La especialista en Terapia Transformacional Rápida (RTT) abordará el tema de las etiquetas que limitan y la construcción de la identidad en el Bienestar Fest, que se realizará el 24 de octubre.
La frase “Soy lo que soy”, popularizada por Sandra Mihanovich, se relaciona con las definiciones que las personas construyen sobre sí mismas y cómo esas definiciones pueden fijar y limitar la conducta, según la experta en Terapia Transformacional Rápida (RTT) Paula Echeverría.
Desde la infancia, las personas construyen una historia sobre quiénes son a partir de experiencias, comentarios de otros y vivencias significativas. Esta narrativa permite ordenar el mundo y reconocerse, pero puede convertirse en una limitación cuando se la considera una definición permanente en lugar de un relato modificable.
Echeverría señaló que existe una diferencia entre expresiones como “tengo asma” y “soy asmático”. En el primer caso se describe una condición; en el segundo, se transforma el rasgo en parte de la identidad.
El cerebro necesita continuidad para sentirse la misma persona a lo largo del tiempo, por lo que selecciona características y recuerdos que se ajusten a la historia personal. El problema surge cuando esa historia se vuelve rígida y limita la posibilidad de cambio.
El lenguaje cumple un papel central. Frases como “voy al baño cada dos días” difieren de “soy constipado”; “tengo sobrepeso” difiere de “soy gordo”; “atravieso una etapa de ansiedad” difiere de “soy ansioso”. Las primeras describen situaciones modificables; las segundas se presentan como esencias inmutables.
Cuando una característica se incorpora a la identidad, puede modificar expectativas. Por ejemplo, quien se define como “sedentario” podría evitar oportunidades de actividad física; quien se define como “asmático” podría evitar ciertos ejercicios anticipando dificultades.
Las etiquetas impuestas por otros también influyen. Un niño repetidamente llamado “distraído” o “tímido” puede terminar asumiendo esas descripciones en su propia narrativa, no porque sean falsas, sino porque, repetidas, pueden volverse una explicación anticipada de sus comportamientos.
La especialista aclaró que esto no implica negar la realidad ni sostener que todo depende de la voluntad. Condiciones como asma, migrañas o composición corporal pueden implicar limitaciones reales y requerir tratamientos. El punto, según Echeverría, es que una condición no debe definir la totalidad de una persona.
En otros ámbitos, las personas también utilizan etiquetas como “soy periodista”, “soy emprendedor” o “soy malo para vender”. Las profesiones y habilidades pueden ser parte de la identidad, pero no son inmutables: se cambia de trabajo, se aprenden nuevas capacidades y se atraviesan etapas diferentes.

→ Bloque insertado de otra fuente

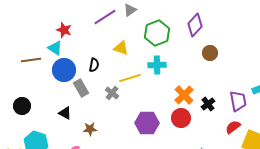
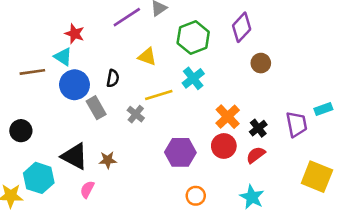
cyan cross: (157, 65) -> (193, 78), turned -36
black triangle: (65, 113) -> (74, 156), moved, size x1.6
red semicircle: (233, 127) -> (256, 155), moved

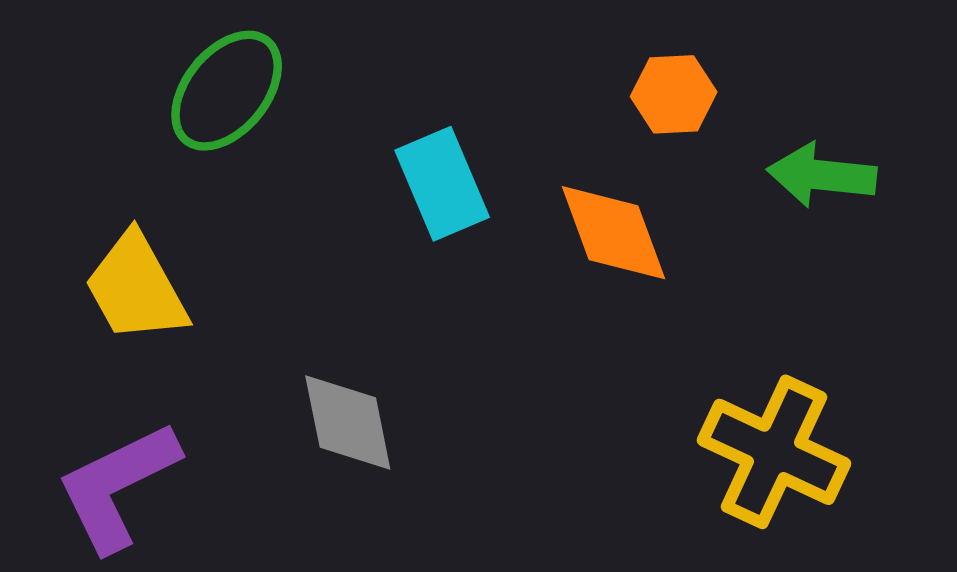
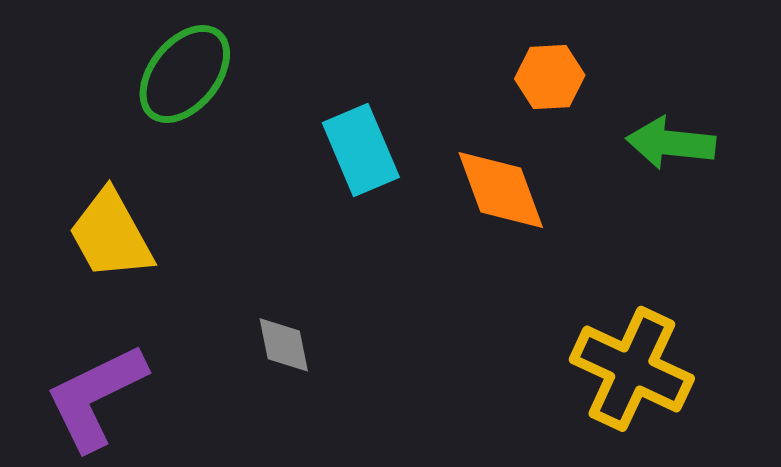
gray diamond: (348, 423) -> (284, 345), size x0.7

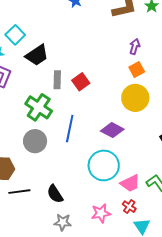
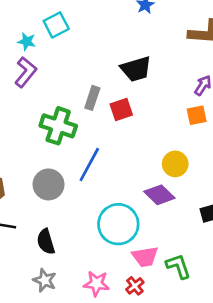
black trapezoid: (37, 55) -> (136, 69), moved
yellow circle: (135, 98) -> (175, 164), moved, size x0.7
green cross: (39, 107) -> (58, 126), turned -32
purple diamond: (112, 130) -> (159, 195), moved
gray circle: (35, 141) -> (49, 184), moved

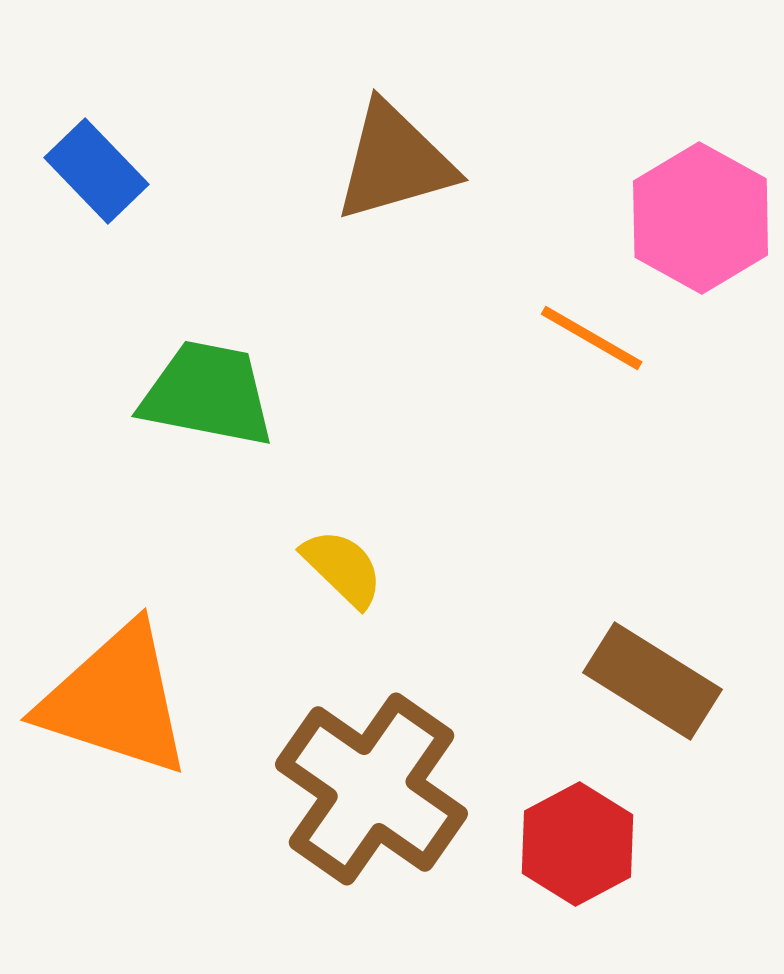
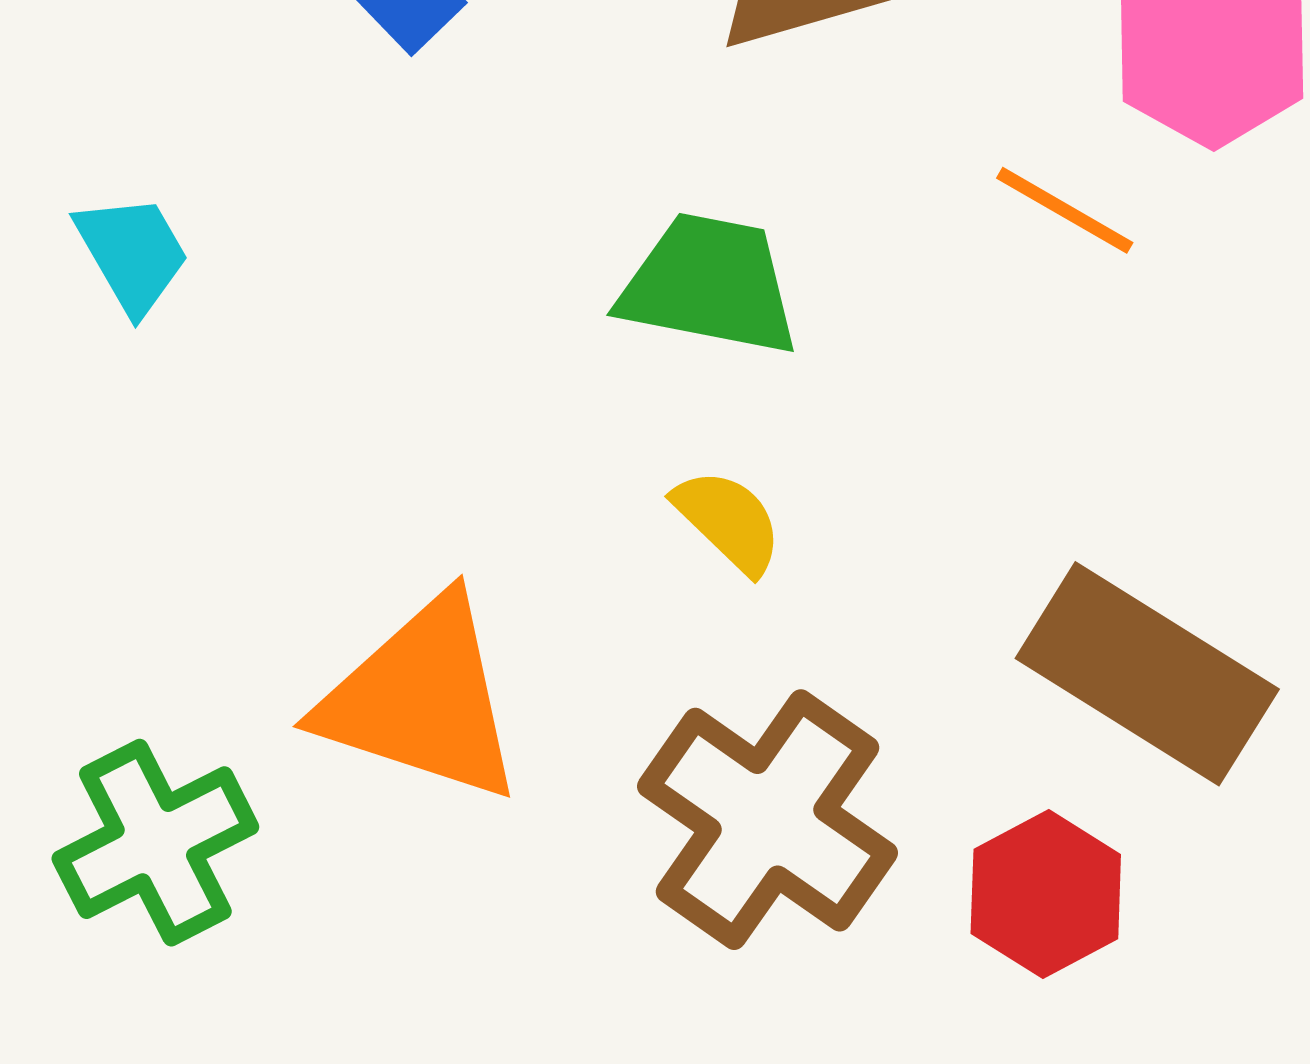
green trapezoid: (208, 394) -> (709, 285), moved
brown rectangle: (653, 681) -> (1147, 674), size x1.4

Como alternativa, Echeverría propuso reemplazar definiciones por descripciones: en lugar de preguntarse “¿cómo soy?”, preguntarse “¿qué me está pasando?”, “¿qué hago habitualmente?”, “¿qué aprendí hasta ahora?” o “¿qué quiero modificar?”. Estas preguntas no ofrecen respuestas definitivas, pero dejan espacio para el cambio.
“La identidad no tiene por qué ser una sentencia. Ayuda a anclarnos, pero a la vez puede ser una historia en construcción”, afirmó Echeverría. Reconocerlo no implica desconocer quiénes se es, sino aceptar que hay una parte de la persona que aún no se conoce.
La experta sugirió dejar de decir “soy esto” cada vez que se encuentra una característica que describe, y preguntarse cuánto de esa característica pertenece a la esencia y cuánto es una fotografía de un momento de la vida.
Paula Echeverría participará en el Bienestar Fest el 24 de octubre, donde profundizará sobre estos conceptos.